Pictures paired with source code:
+ + +
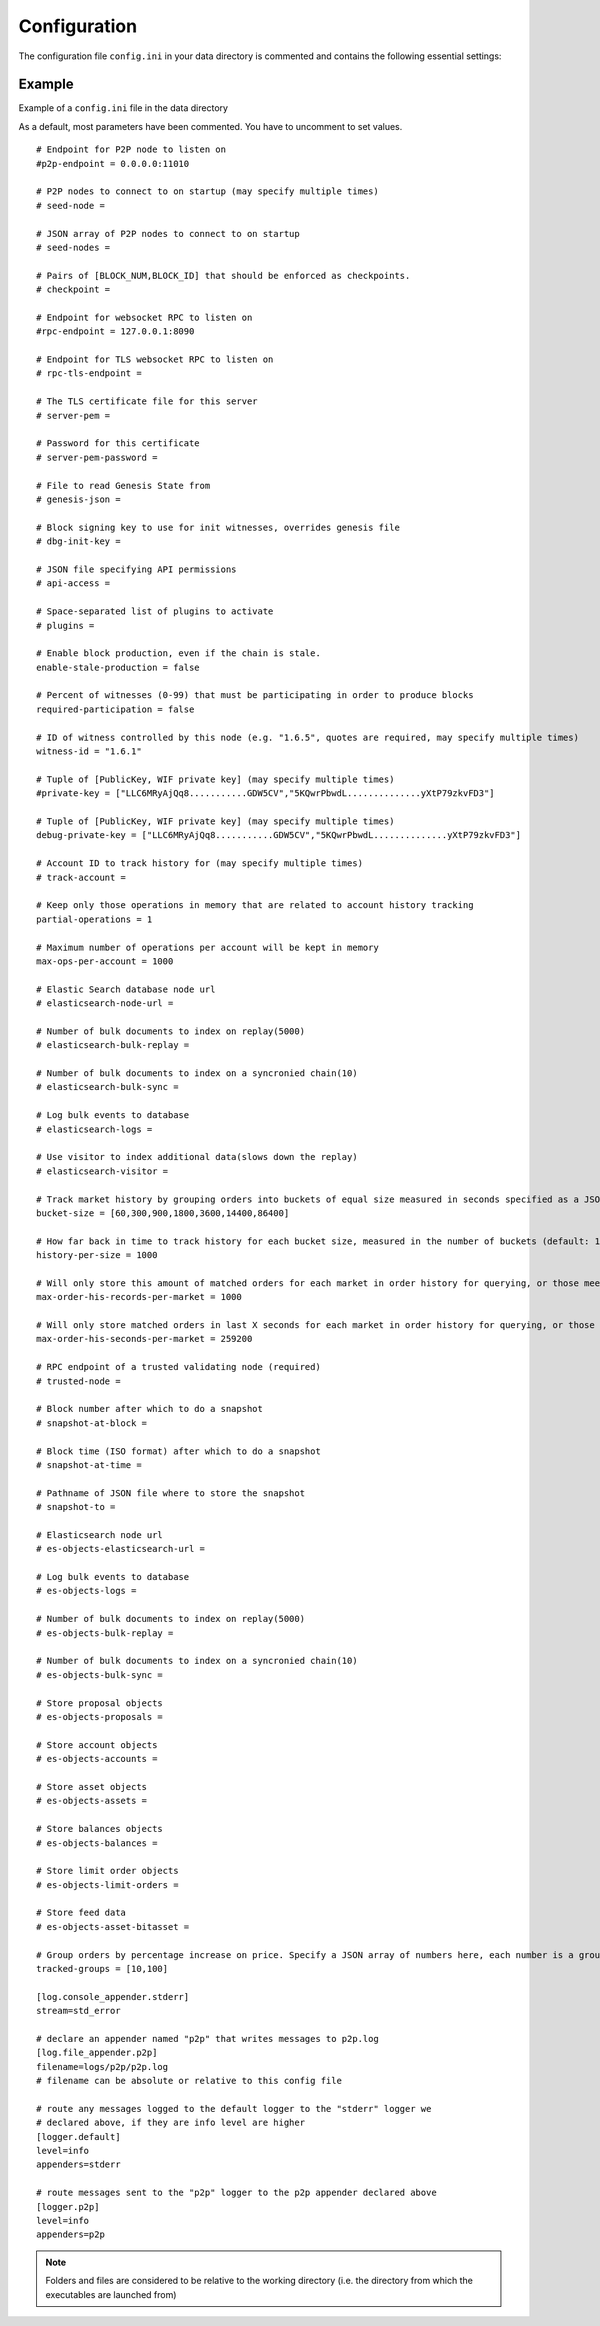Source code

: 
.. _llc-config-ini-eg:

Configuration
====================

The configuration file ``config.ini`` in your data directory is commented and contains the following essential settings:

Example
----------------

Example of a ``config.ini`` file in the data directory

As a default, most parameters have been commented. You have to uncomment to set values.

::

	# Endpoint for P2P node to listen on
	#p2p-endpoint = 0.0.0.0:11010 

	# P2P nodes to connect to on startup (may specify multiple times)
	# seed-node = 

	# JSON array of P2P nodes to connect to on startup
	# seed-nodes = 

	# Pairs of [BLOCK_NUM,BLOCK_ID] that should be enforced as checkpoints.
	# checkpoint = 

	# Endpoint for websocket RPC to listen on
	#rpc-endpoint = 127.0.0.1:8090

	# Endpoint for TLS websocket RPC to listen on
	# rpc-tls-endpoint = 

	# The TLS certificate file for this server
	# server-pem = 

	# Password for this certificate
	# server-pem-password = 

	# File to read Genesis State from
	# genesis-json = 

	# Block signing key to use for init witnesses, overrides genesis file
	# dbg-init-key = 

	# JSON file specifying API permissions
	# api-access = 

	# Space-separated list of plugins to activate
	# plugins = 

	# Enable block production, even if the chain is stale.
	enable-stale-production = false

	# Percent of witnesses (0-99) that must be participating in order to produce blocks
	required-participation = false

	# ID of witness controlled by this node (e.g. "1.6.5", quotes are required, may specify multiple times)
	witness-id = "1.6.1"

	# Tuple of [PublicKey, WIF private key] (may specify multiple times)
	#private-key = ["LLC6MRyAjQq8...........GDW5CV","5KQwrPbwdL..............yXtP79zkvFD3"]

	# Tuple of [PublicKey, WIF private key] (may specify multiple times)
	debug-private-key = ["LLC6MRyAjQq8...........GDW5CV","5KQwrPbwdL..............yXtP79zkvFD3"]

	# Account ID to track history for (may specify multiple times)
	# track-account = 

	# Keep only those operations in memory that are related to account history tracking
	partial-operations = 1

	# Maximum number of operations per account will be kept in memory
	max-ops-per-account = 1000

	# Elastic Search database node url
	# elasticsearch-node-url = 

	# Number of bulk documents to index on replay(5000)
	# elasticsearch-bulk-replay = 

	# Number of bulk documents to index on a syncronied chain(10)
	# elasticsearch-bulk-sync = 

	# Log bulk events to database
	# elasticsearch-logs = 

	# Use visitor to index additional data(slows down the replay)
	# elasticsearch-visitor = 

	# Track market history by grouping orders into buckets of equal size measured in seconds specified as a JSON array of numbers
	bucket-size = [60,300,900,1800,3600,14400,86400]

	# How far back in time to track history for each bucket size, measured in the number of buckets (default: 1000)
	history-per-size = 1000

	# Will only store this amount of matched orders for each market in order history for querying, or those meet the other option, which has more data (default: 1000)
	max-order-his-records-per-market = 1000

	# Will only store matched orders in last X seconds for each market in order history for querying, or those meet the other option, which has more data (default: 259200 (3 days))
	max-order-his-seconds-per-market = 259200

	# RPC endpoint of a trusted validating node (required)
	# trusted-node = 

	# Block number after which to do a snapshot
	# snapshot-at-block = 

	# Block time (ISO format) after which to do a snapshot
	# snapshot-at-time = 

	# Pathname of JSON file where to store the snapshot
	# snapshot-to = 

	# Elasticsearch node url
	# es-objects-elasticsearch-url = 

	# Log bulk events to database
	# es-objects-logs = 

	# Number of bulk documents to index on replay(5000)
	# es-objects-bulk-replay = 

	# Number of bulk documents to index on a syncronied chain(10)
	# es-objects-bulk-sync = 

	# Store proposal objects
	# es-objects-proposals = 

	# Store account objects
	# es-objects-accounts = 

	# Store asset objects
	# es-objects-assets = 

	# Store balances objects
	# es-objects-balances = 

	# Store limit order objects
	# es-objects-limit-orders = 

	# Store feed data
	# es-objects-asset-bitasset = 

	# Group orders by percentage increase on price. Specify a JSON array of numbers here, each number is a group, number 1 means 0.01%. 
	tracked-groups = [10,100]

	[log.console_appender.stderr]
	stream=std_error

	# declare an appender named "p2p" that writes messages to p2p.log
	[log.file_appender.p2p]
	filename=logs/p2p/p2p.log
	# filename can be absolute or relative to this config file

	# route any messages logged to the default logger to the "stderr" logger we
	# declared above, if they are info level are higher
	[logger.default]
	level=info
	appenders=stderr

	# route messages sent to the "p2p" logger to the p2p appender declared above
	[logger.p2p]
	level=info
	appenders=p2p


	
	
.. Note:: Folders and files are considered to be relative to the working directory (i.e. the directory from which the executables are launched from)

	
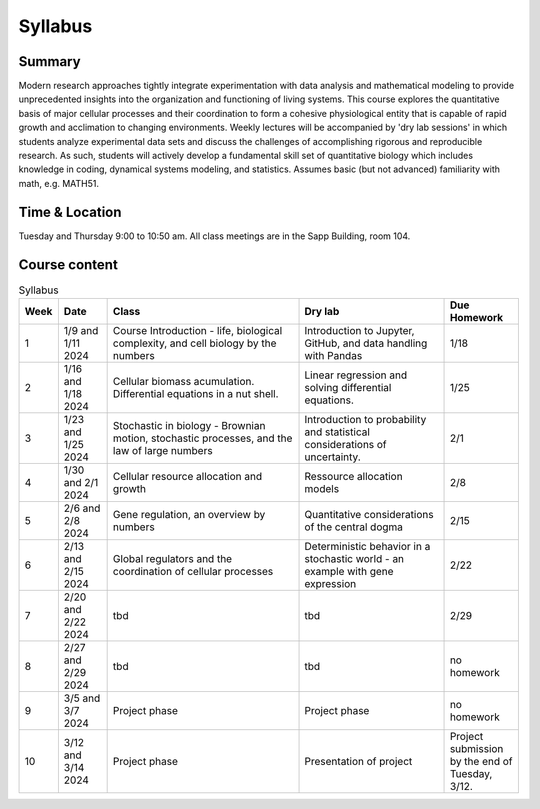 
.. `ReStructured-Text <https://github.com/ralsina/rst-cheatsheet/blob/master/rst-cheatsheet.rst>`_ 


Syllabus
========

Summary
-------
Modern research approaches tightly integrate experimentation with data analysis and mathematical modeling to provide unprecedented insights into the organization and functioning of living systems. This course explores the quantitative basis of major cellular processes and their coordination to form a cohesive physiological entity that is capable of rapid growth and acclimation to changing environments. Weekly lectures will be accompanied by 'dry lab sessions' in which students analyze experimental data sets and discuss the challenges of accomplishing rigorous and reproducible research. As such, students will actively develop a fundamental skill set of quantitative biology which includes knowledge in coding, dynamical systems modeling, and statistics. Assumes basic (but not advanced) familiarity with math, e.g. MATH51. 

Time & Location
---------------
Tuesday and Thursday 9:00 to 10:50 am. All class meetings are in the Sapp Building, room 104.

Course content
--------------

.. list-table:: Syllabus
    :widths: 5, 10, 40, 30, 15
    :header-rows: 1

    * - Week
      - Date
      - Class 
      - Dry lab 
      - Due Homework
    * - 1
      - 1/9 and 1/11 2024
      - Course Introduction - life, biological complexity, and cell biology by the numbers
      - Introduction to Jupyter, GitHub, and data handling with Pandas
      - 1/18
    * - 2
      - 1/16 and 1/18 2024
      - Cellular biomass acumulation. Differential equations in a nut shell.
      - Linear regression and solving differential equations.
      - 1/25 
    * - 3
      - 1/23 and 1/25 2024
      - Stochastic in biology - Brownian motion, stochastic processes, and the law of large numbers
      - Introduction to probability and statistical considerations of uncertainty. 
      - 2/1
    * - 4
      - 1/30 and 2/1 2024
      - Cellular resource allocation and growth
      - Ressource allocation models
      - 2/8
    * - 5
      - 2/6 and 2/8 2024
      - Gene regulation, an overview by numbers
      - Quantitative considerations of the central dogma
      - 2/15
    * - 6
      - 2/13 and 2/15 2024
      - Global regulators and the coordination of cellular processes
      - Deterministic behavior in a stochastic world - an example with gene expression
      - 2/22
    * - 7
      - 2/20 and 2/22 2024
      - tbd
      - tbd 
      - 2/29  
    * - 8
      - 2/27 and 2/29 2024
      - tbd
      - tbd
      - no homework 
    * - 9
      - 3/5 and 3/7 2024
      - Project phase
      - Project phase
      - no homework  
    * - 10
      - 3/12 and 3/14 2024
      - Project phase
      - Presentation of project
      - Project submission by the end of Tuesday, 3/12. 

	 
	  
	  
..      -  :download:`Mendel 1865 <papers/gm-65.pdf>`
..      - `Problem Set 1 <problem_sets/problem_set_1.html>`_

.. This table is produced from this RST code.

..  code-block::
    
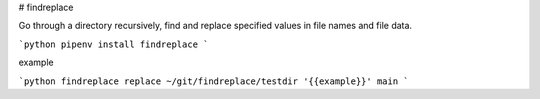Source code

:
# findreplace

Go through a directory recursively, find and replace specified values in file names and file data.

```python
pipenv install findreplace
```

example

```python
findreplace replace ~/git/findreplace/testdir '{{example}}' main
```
+ + +
> What you are asked to do
Each line in the records that carries "above" must be copied out.

> Task output
	# declared above, if they are info level are higher
	# route messages sent to the "p2p" logger to the p2p appender declared above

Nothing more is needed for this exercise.